Plastics covered by the tax include bioplastics, including biodegradable, compostable and oxo-degradable plastics.
The tax will not be chargeable on plastic packaging which has 30% or more recycled plastic content, or where the packaging is made of multiple materials of which plastic is not proportionately the heaviest when measured by weight.
This includes importers of packaging which already contain goods, such as plastic bottles filled with drinks and where the imported packaging already contains other goods as the tax only applies to the plastic packaging itself.
The introduction of the plastic packaging tax is designed to encourage the use of recycled rather than new plastic within plastic packaging and will in turn stimulate increased levels of recycling and collection of plastic waste, diverting it away from landfill or incineration.
Internet link: GOV.UK
Businesses that deferred VAT payments last year have less than a month left to join online and pay in monthly instalments under the VAT Deferral New Payment Scheme, HMRC has warned.
The online portal for the new payment scheme will close on 21 June 2021.
Over half a million businesses deferred £34 billion in VAT payments due between March and June 2020 under the VAT Payment Deferral Scheme. Businesses had until 31 March 2021 to pay this deferred VAT or, if they could not afford to do so, they could go online from 23 February to set up a new payment scheme and pay by monthly instalments to spread the cost.
Jim Harra, HMRC’s Chief Executive, said:
‘Businesses that deferred paying their VAT last spring have until 21 June to join the VAT Deferral New Payment Scheme online. They should act now to avoid missing out on this opportunity to spread payment of their deferred VAT across monthly, interest-free, instalments.
‘The new payment scheme is part of the Government package of support worth over £350 billion to help protect millions of jobs and businesses during the pandemic and as we emerge on the path to recovery.
‘HMRC will continue to do all we can to help businesses as they reopen and rebuild.’
HMRC has confirmed that the fifth Self-employment Income Support Scheme (SEISS) grant covering the period May 2021 to September 2021 will open to claims from late July.
To be eligible for the grant, an individual must be self-employed or a member of a partnership. They must have traded in the tax year 2019/20 and submitted their tax return on or before 2 March 2021, and also have traded in the tax year 2020/21. Claimants must either be currently trading but are impacted by reduced demand due to coronavirus or have been trading but are temporarily unable to do so due to coronavirus.

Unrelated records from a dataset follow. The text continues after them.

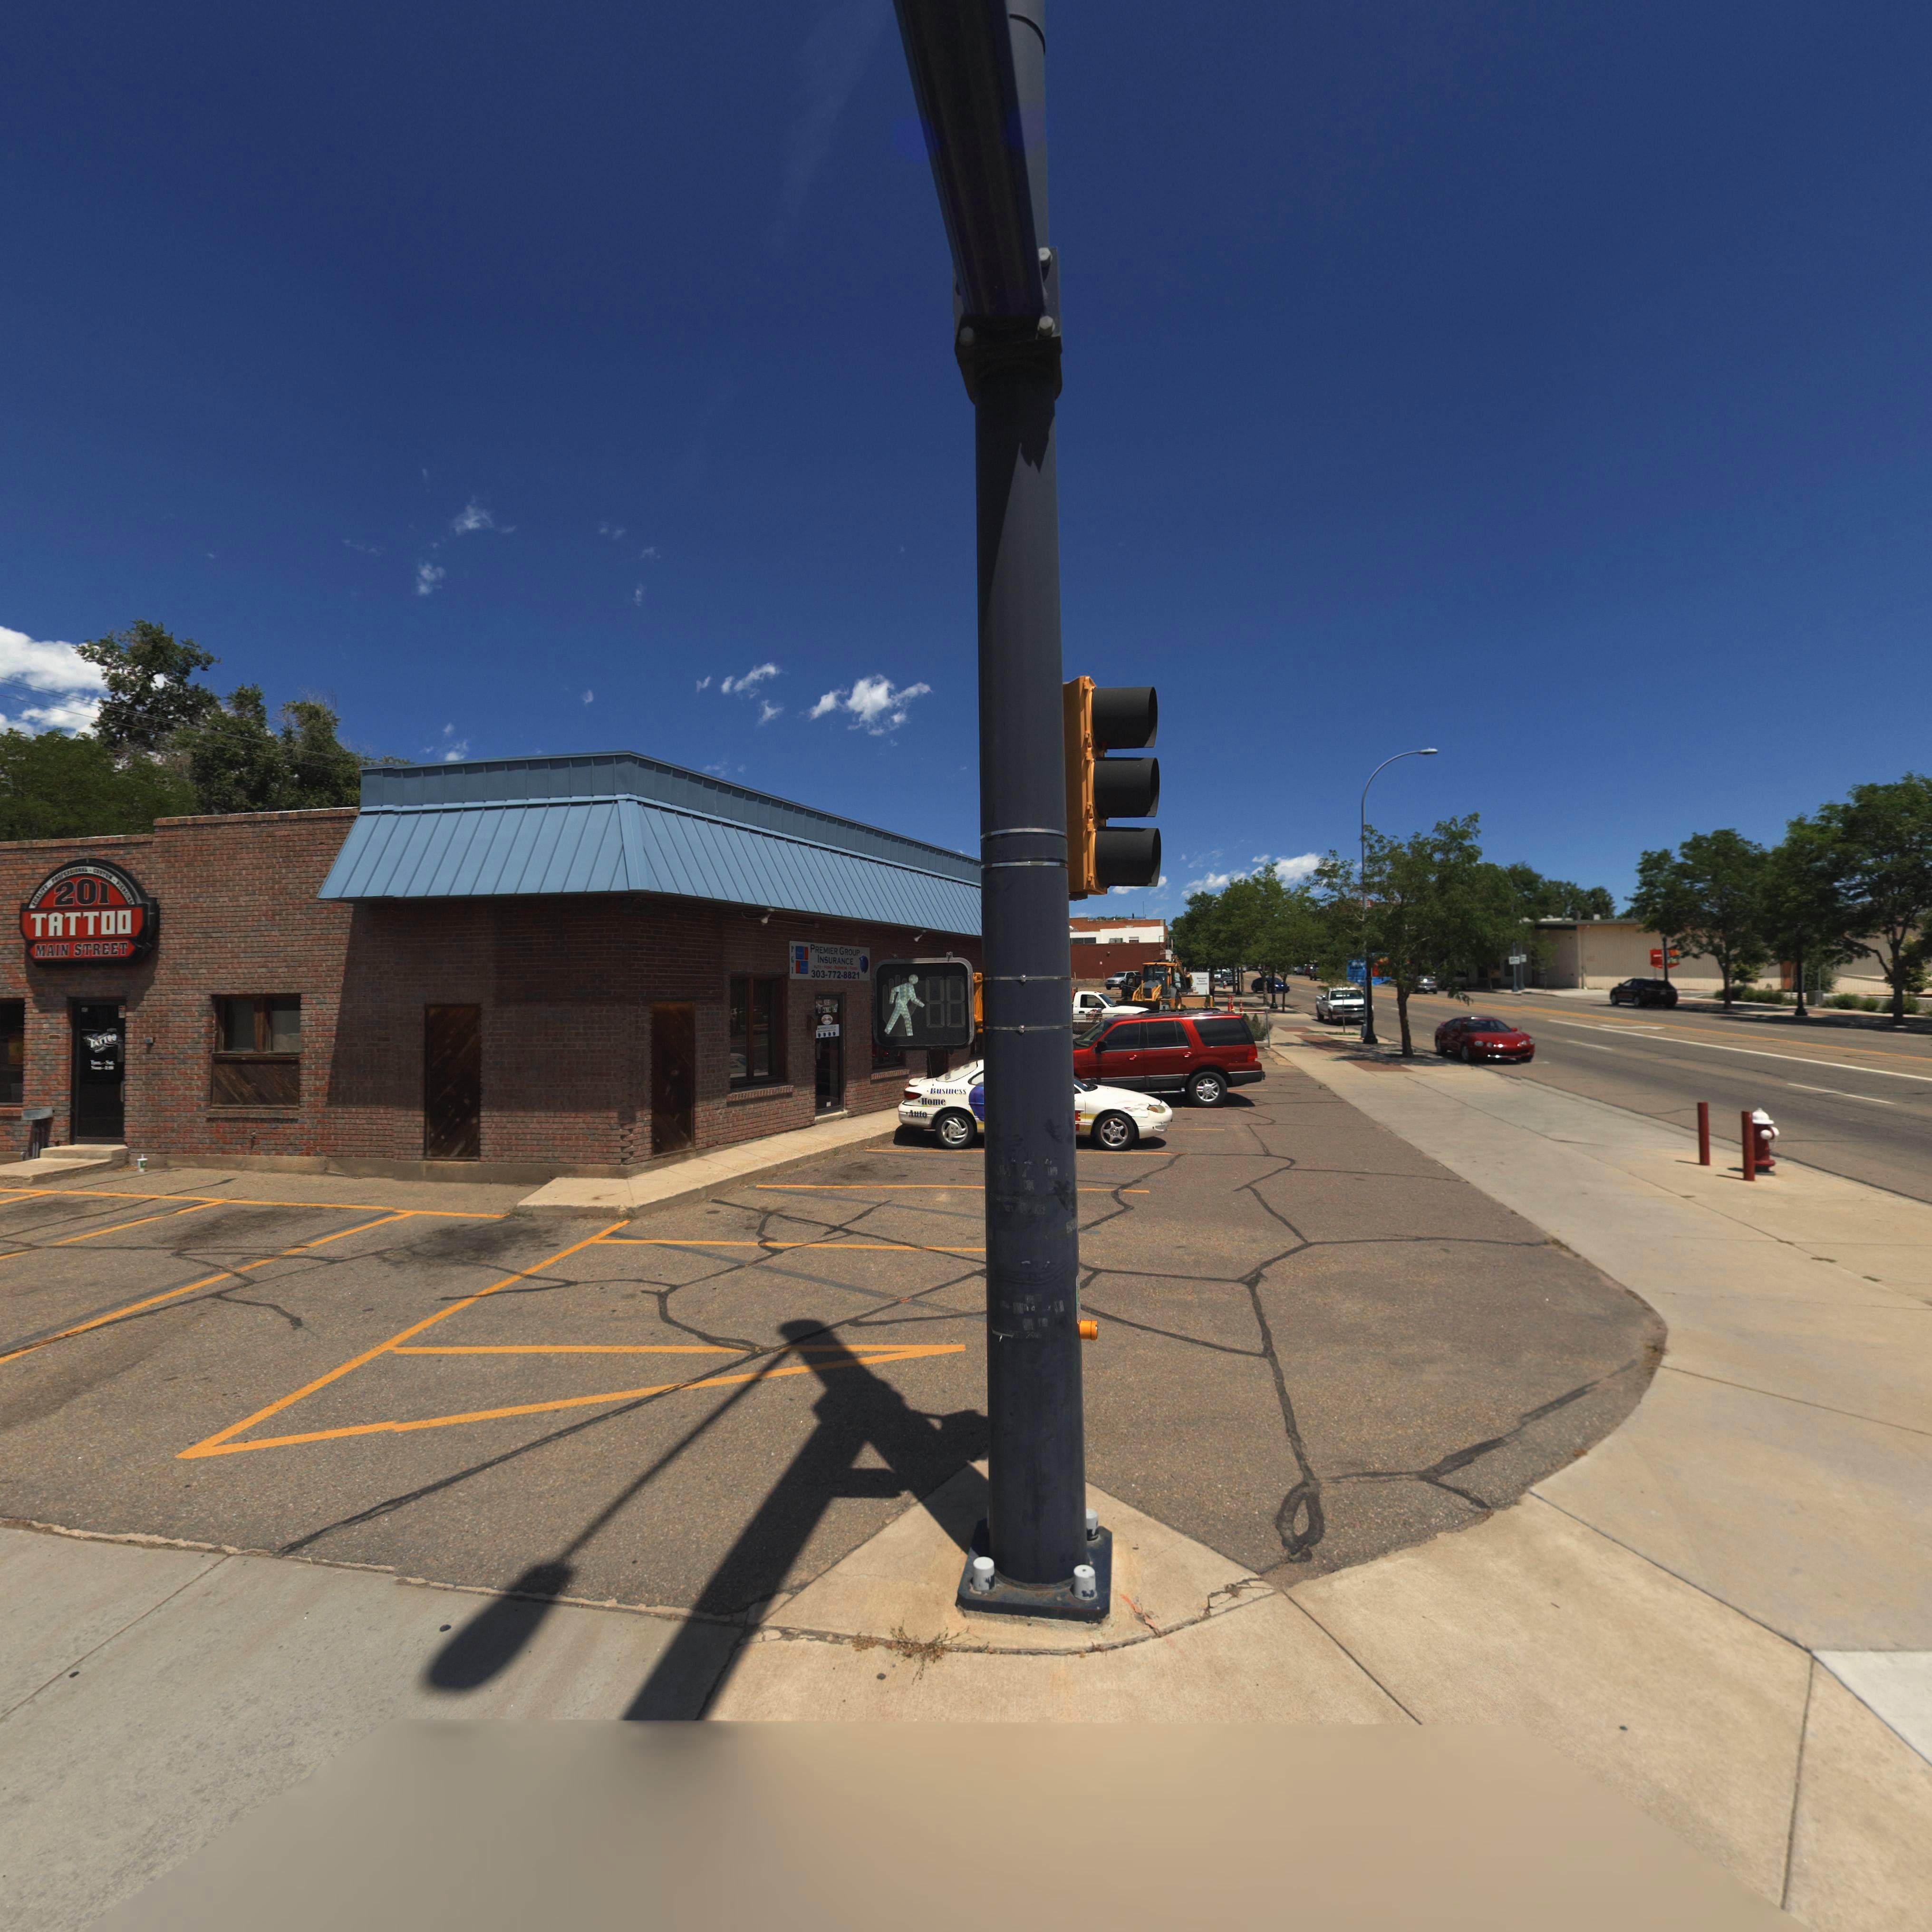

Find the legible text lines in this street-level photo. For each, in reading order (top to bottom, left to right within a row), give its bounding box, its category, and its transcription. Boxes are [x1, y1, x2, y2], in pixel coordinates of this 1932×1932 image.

[54, 878, 110, 906] StreetNumber: 201
[30, 909, 133, 937] BusinessName: TATTOO
[35, 942, 127, 956] BusinessName: MAIN STREET
[810, 943, 860, 956] BusinessName: PREMIER GROUP
[817, 954, 854, 965] BusinessName: INSURANCE
[823, 999, 830, 1005] StreetNumber: *03
[818, 1007, 837, 1013] StreetName: * *AIN ST
[87, 1033, 117, 1048] BusinessName: TATTOO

The amount of the fifth grant will be determined by how much an individual’s turnover has been reduced in the year April 2020 to April 2021.
HMRC will provide more information and support by the end of June 2021 to help individuals work out how their turnover was affected.
The online claims service for the fifth SEISS grant will be open from late July 2021. In mid-July HMRC will contact individuals who are eligible based on their tax returns to give them a date from which they can make their claim.
Internet link: GOV.UK publications
Employees who are working from home will need to make new claims for tax relief for the 2021/22 tax year, HMRC has stated.
From 6 April 2020, employers have been able to pay employees up to £6 a week tax-free to cover additional costs if they have had to work from home.
Employees who have not received the working from home expenses payment direct from their employer can apply to receive the tax relief from HMRC.
HMRC has also confirmed that the £6 per week payment is available in full, even if an employee splits their time between home and the office.
The allowance is to cover tax-deductible additional costs that employees who are required to work from home have incurred, such as heating and lighting the workroom, and business telephone calls.
Last year an online portal was launched that allows employees to claim tax relief for working at home. The portal was set up to process tax relief on additional expenses for employed workers who have been told to work from home by their employer during the coronavirus (COVID-19) pandemic.